That sense of "we" never stood conductor and orchestra in better stead, Becker says, than in August 1999, when he returned to the rehearsal room a month after his 18-month-old son, Cole, had drowned in a neighbor's swimming pool while Susan St.Clair suffered a diabetic seizure that kept her from coming to the boy's rescue. St.Clair shared his emotions with his musicians. "Our job was to be supportive and let him show us how," Becker said. "He did, and that, to me, was incredible leadership."
Under St.Clair, the Pacific has had a consistent commitment to performing and commissioning new music, especially from American composers. Working with living composers, he said, "is the closest thing I'm going to get to knowing Beethoven."
In 2000, he launched the American Composers Festival, an annual highlight. Next year's festival features works by Philip Glass. Mexican composers and the Asian influence on contemporary music have been past focuses.

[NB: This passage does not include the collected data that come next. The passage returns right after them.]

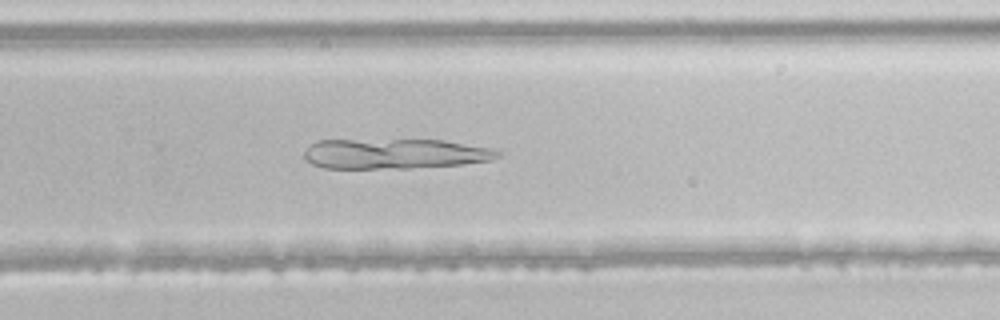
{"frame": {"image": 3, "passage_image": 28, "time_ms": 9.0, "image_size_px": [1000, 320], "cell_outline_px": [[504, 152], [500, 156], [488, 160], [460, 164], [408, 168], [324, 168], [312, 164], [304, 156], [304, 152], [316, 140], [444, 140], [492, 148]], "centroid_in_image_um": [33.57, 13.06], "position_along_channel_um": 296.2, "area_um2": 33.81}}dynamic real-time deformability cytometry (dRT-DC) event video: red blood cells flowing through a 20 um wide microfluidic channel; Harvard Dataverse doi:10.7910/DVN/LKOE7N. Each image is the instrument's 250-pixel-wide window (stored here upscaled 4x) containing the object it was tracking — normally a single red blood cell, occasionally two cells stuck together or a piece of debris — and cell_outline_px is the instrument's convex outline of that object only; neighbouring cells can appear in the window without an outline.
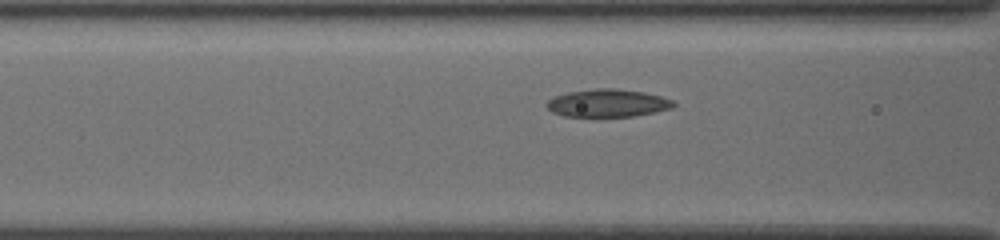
{"species": "common noctule bat (a hibernating species)", "species_latin": "Nyctalus noctula", "temperature_condition": "cold", "stored_images_in_passage": 9, "camera_frame_rate_fps": 3000, "um_per_image_px": 0.085, "animal": {"sex": "female", "body_mass_g": 19.5, "forearm_length_mm": 54.1}, "frame": {"image": 1, "passage_image": 7, "time_ms": 2.0, "image_size_px": [1000, 240], "cell_outline_px": [[676, 104], [672, 108], [632, 116], [564, 116], [552, 112], [544, 104], [548, 100], [556, 96], [568, 92], [596, 88], [612, 88], [644, 92], [660, 96], [672, 100]], "centroid_in_image_um": [51.63, 8.76], "position_along_channel_um": 115.0, "area_um2": 20.29}}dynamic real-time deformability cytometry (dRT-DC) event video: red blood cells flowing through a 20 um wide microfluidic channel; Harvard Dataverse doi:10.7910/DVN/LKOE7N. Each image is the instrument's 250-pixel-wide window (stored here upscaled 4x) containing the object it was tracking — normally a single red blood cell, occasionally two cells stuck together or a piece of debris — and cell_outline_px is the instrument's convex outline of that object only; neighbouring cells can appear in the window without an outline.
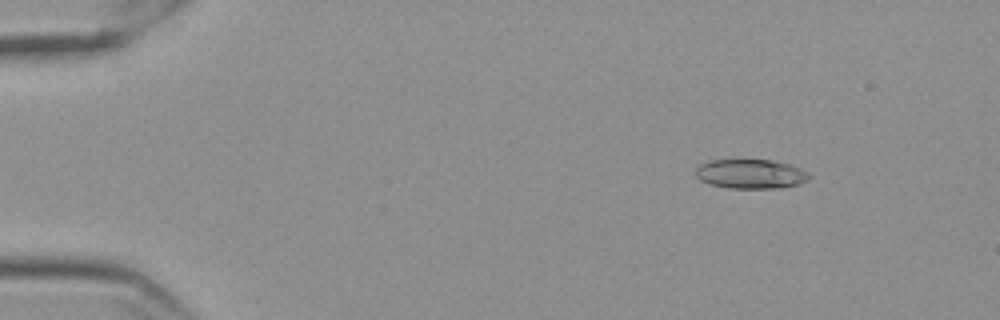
{"species": "Egyptian fruit bat (a non-hibernating species)", "species_latin": "Rousettus aegyptiacus", "temperature_condition": "cold", "stored_images_in_passage": 58, "camera_frame_rate_fps": 3000, "um_per_image_px": 0.085, "frame": {"image": 1, "passage_image": 8, "time_ms": 2.333, "image_size_px": [1000, 320], "cell_outline_px": [[812, 176], [808, 180], [796, 184], [780, 188], [728, 188], [712, 184], [700, 180], [696, 176], [696, 168], [700, 164], [708, 160], [772, 160], [788, 164], [800, 168], [808, 172]], "centroid_in_image_um": [63.81, 14.78], "position_along_channel_um": 21.2, "area_um2": 19.36}}
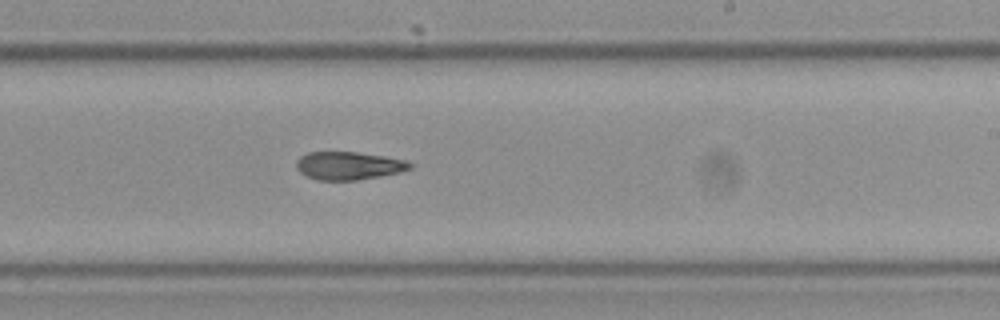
{"frame": {"image": 2, "passage_image": 36, "time_ms": 11.667, "image_size_px": [1000, 320], "cell_outline_px": [[412, 168], [400, 172], [380, 176], [356, 180], [320, 180], [308, 176], [300, 172], [296, 168], [296, 160], [300, 156], [308, 152], [356, 152], [384, 156], [404, 160], [412, 164]], "centroid_in_image_um": [29.62, 14.08], "position_along_channel_um": 259.4, "area_um2": 18.44}}
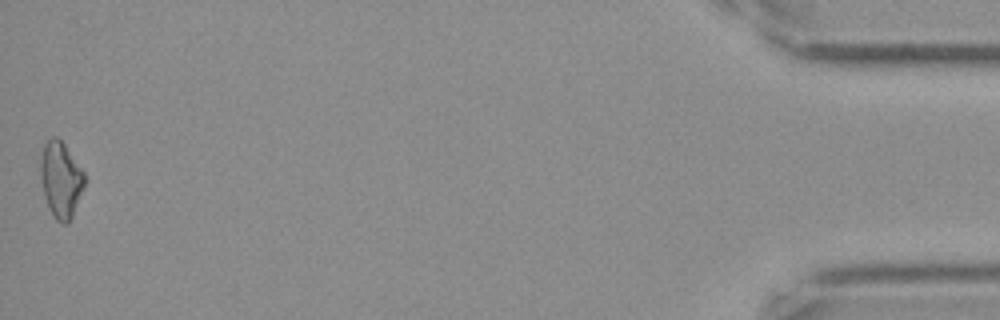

Playing new music hasn't stunted the Pacific's growth. Even amid the economic downturn it has managed a steady paid attendance of about 150,000 a year.
An oft-stated goal during St.Clair's tenure has been winning national recognition for the Pacific Symphony as a "major orchestra," even though its budget, which peaked at $16.3 million before the recession, is about half that of the Pittsburgh and Detroit symphonies. Its musicians are not salaried but earn fees for each performance or rehearsal.
St.Clair said the Pacific's model works because Southern California is rich in studio work and other gigs for talented pros; living in such a musical ecosphere, he says, breeds players who are unusually quick, versatile and adaptable. For the organization, it means resources can stretch further in a time of economic stress.
Ticheli said he never has heard St.Clair complain about being passed over when large American orchestras have openings.
Being valued by a community and making a difference in people's lives, St.Clair said, "is more of a watermark and litmus test as to success than how much neon there is in one's career."
He won't speculate what will happen after 2012, when his contract with the Pacific Symphony expires, but he can't foresee ever losing his connection to Orange County and its orchestra. "This is where I'm going to be buried, it's where my son is buried. This is always going to be our home."